*THE PROBLEM:* Reproduce the records below exactly as given.

*LISTED ENTRIES:*
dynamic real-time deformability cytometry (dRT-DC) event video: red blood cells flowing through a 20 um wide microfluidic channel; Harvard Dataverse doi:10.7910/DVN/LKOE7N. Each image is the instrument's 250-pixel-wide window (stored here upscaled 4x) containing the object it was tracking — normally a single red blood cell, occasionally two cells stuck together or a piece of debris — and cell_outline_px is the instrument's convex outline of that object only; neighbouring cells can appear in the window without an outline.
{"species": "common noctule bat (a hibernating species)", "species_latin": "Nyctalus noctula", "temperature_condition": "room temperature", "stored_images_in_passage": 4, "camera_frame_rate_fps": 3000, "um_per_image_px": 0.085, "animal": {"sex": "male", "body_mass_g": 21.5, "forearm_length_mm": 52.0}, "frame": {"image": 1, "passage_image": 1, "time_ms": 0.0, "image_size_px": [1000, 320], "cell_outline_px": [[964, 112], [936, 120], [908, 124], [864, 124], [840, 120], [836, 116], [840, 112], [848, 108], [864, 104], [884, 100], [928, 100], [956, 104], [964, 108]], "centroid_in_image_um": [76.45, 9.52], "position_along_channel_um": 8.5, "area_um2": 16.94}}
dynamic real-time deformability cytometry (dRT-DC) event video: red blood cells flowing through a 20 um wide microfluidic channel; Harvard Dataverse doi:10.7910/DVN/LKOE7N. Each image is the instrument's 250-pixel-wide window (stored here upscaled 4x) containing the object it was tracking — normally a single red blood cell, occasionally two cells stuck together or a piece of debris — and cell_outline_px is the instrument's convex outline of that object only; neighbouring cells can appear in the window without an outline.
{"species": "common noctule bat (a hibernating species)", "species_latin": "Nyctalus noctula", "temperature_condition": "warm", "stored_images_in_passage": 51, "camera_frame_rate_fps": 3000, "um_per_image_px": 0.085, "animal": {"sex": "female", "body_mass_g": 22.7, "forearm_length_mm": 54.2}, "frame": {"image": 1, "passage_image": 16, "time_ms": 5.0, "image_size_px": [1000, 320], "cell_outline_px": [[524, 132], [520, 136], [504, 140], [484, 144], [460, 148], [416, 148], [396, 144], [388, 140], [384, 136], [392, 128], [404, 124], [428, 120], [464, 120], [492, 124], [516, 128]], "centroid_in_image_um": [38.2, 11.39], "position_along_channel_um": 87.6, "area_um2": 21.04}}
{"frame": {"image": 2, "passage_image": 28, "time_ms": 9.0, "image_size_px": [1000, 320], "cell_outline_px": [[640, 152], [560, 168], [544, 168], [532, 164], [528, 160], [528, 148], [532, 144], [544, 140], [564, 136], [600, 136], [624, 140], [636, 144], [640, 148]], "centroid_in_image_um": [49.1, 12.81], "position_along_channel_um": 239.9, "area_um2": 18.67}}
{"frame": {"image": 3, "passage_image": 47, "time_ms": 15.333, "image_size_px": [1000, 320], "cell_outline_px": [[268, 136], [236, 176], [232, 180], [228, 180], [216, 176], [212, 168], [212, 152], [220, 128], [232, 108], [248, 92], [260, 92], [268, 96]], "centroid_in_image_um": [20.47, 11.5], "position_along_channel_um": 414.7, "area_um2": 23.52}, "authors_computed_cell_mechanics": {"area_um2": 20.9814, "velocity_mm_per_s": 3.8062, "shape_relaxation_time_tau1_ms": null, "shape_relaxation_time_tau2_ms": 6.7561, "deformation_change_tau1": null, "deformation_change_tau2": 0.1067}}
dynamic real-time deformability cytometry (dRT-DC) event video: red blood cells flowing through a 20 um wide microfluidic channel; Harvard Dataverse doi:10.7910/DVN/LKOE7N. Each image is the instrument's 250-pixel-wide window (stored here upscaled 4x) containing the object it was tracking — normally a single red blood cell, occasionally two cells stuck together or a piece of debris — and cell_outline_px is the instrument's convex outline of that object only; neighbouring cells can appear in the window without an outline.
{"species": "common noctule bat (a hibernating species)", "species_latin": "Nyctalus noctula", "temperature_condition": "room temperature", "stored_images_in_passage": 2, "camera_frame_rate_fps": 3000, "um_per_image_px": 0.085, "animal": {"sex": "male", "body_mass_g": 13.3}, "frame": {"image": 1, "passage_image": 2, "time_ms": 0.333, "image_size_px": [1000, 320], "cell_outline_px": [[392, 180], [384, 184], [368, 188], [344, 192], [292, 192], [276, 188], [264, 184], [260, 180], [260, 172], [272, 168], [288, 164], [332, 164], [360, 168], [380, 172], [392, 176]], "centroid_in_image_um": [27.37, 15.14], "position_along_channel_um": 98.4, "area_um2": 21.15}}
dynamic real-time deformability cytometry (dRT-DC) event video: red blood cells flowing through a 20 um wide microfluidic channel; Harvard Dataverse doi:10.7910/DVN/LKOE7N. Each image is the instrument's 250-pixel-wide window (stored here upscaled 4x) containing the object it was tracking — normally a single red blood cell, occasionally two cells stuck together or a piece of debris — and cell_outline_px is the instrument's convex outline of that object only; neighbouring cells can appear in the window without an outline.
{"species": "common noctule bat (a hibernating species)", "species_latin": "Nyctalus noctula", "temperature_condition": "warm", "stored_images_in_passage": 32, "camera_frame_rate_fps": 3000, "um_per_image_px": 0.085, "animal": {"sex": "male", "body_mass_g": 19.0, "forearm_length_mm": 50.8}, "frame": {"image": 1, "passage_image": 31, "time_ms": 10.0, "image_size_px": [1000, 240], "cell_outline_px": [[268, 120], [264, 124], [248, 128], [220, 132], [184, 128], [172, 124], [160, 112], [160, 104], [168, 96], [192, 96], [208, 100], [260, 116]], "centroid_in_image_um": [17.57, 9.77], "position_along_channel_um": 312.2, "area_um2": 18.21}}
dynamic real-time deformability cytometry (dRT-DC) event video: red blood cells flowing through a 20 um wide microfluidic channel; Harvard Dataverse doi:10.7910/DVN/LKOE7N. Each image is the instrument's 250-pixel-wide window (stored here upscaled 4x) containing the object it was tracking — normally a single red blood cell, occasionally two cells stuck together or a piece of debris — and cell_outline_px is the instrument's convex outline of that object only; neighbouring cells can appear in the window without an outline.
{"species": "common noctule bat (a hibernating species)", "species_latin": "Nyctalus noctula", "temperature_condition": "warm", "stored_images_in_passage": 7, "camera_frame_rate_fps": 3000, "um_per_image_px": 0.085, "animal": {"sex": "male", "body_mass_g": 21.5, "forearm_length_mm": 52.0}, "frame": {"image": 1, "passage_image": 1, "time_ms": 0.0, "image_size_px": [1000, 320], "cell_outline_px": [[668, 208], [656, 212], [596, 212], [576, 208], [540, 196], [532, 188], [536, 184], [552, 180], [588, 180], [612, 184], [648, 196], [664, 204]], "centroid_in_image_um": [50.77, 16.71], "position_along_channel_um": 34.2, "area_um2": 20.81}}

*RESULT OF THIS EXERCISE:*
dynamic real-time deformability cytometry (dRT-DC) event video: red blood cells flowing through a 20 um wide microfluidic channel; Harvard Dataverse doi:10.7910/DVN/LKOE7N. Each image is the instrument's 250-pixel-wide window (stored here upscaled 4x) containing the object it was tracking — normally a single red blood cell, occasionally two cells stuck together or a piece of debris — and cell_outline_px is the instrument's convex outline of that object only; neighbouring cells can appear in the window without an outline.
{"species": "common noctule bat (a hibernating species)", "species_latin": "Nyctalus noctula", "temperature_condition": "room temperature", "stored_images_in_passage": 4, "camera_frame_rate_fps": 3000, "um_per_image_px": 0.085, "animal": {"sex": "male", "body_mass_g": 21.5, "forearm_length_mm": 52.0}, "frame": {"image": 1, "passage_image": 1, "time_ms": 0.0, "image_size_px": [1000, 320], "cell_outline_px": [[964, 112], [936, 120], [908, 124], [864, 124], [840, 120], [836, 116], [840, 112], [848, 108], [864, 104], [884, 100], [928, 100], [956, 104], [964, 108]], "centroid_in_image_um": [76.45, 9.52], "position_along_channel_um": 8.5, "area_um2": 16.94}}
dynamic real-time deformability cytometry (dRT-DC) event video: red blood cells flowing through a 20 um wide microfluidic channel; Harvard Dataverse doi:10.7910/DVN/LKOE7N. Each image is the instrument's 250-pixel-wide window (stored here upscaled 4x) containing the object it was tracking — normally a single red blood cell, occasionally two cells stuck together or a piece of debris — and cell_outline_px is the instrument's convex outline of that object only; neighbouring cells can appear in the window without an outline.
{"species": "common noctule bat (a hibernating species)", "species_latin": "Nyctalus noctula", "temperature_condition": "warm", "stored_images_in_passage": 51, "camera_frame_rate_fps": 3000, "um_per_image_px": 0.085, "animal": {"sex": "female", "body_mass_g": 22.7, "forearm_length_mm": 54.2}, "frame": {"image": 1, "passage_image": 16, "time_ms": 5.0, "image_size_px": [1000, 320], "cell_outline_px": [[524, 132], [520, 136], [504, 140], [484, 144], [460, 148], [416, 148], [396, 144], [388, 140], [384, 136], [392, 128], [404, 124], [428, 120], [464, 120], [492, 124], [516, 128]], "centroid_in_image_um": [38.2, 11.39], "position_along_channel_um": 87.6, "area_um2": 21.04}}
{"frame": {"image": 2, "passage_image": 28, "time_ms": 9.0, "image_size_px": [1000, 320], "cell_outline_px": [[640, 152], [560, 168], [544, 168], [532, 164], [528, 160], [528, 148], [532, 144], [544, 140], [564, 136], [600, 136], [624, 140], [636, 144], [640, 148]], "centroid_in_image_um": [49.1, 12.81], "position_along_channel_um": 239.9, "area_um2": 18.67}}
{"frame": {"image": 3, "passage_image": 47, "time_ms": 15.333, "image_size_px": [1000, 320], "cell_outline_px": [[268, 136], [236, 176], [232, 180], [228, 180], [216, 176], [212, 168], [212, 152], [220, 128], [232, 108], [248, 92], [260, 92], [268, 96]], "centroid_in_image_um": [20.47, 11.5], "position_along_channel_um": 414.7, "area_um2": 23.52}, "authors_computed_cell_mechanics": {"area_um2": 20.9814, "velocity_mm_per_s": 3.8062, "shape_relaxation_time_tau1_ms": null, "shape_relaxation_time_tau2_ms": 6.7561, "deformation_change_tau1": null, "deformation_change_tau2": 0.1067}}
dynamic real-time deformability cytometry (dRT-DC) event video: red blood cells flowing through a 20 um wide microfluidic channel; Harvard Dataverse doi:10.7910/DVN/LKOE7N. Each image is the instrument's 250-pixel-wide window (stored here upscaled 4x) containing the object it was tracking — normally a single red blood cell, occasionally two cells stuck together or a piece of debris — and cell_outline_px is the instrument's convex outline of that object only; neighbouring cells can appear in the window without an outline.
{"species": "common noctule bat (a hibernating species)", "species_latin": "Nyctalus noctula", "temperature_condition": "room temperature", "stored_images_in_passage": 2, "camera_frame_rate_fps": 3000, "um_per_image_px": 0.085, "animal": {"sex": "male", "body_mass_g": 13.3}, "frame": {"image": 1, "passage_image": 2, "time_ms": 0.333, "image_size_px": [1000, 320], "cell_outline_px": [[392, 180], [384, 184], [368, 188], [344, 192], [292, 192], [276, 188], [264, 184], [260, 180], [260, 172], [272, 168], [288, 164], [332, 164], [360, 168], [380, 172], [392, 176]], "centroid_in_image_um": [27.37, 15.14], "position_along_channel_um": 98.4, "area_um2": 21.15}}
dynamic real-time deformability cytometry (dRT-DC) event video: red blood cells flowing through a 20 um wide microfluidic channel; Harvard Dataverse doi:10.7910/DVN/LKOE7N. Each image is the instrument's 250-pixel-wide window (stored here upscaled 4x) containing the object it was tracking — normally a single red blood cell, occasionally two cells stuck together or a piece of debris — and cell_outline_px is the instrument's convex outline of that object only; neighbouring cells can appear in the window without an outline.
{"species": "common noctule bat (a hibernating species)", "species_latin": "Nyctalus noctula", "temperature_condition": "warm", "stored_images_in_passage": 32, "camera_frame_rate_fps": 3000, "um_per_image_px": 0.085, "animal": {"sex": "male", "body_mass_g": 19.0, "forearm_length_mm": 50.8}, "frame": {"image": 1, "passage_image": 31, "time_ms": 10.0, "image_size_px": [1000, 240], "cell_outline_px": [[268, 120], [264, 124], [248, 128], [220, 132], [184, 128], [172, 124], [160, 112], [160, 104], [168, 96], [192, 96], [208, 100], [260, 116]], "centroid_in_image_um": [17.57, 9.77], "position_along_channel_um": 312.2, "area_um2": 18.21}}
dynamic real-time deformability cytometry (dRT-DC) event video: red blood cells flowing through a 20 um wide microfluidic channel; Harvard Dataverse doi:10.7910/DVN/LKOE7N. Each image is the instrument's 250-pixel-wide window (stored here upscaled 4x) containing the object it was tracking — normally a single red blood cell, occasionally two cells stuck together or a piece of debris — and cell_outline_px is the instrument's convex outline of that object only; neighbouring cells can appear in the window without an outline.
{"species": "common noctule bat (a hibernating species)", "species_latin": "Nyctalus noctula", "temperature_condition": "warm", "stored_images_in_passage": 7, "camera_frame_rate_fps": 3000, "um_per_image_px": 0.085, "animal": {"sex": "male", "body_mass_g": 21.5, "forearm_length_mm": 52.0}, "frame": {"image": 1, "passage_image": 1, "time_ms": 0.0, "image_size_px": [1000, 320], "cell_outline_px": [[668, 208], [656, 212], [596, 212], [576, 208], [540, 196], [532, 188], [536, 184], [552, 180], [588, 180], [612, 184], [648, 196], [664, 204]], "centroid_in_image_um": [50.77, 16.71], "position_along_channel_um": 34.2, "area_um2": 20.81}}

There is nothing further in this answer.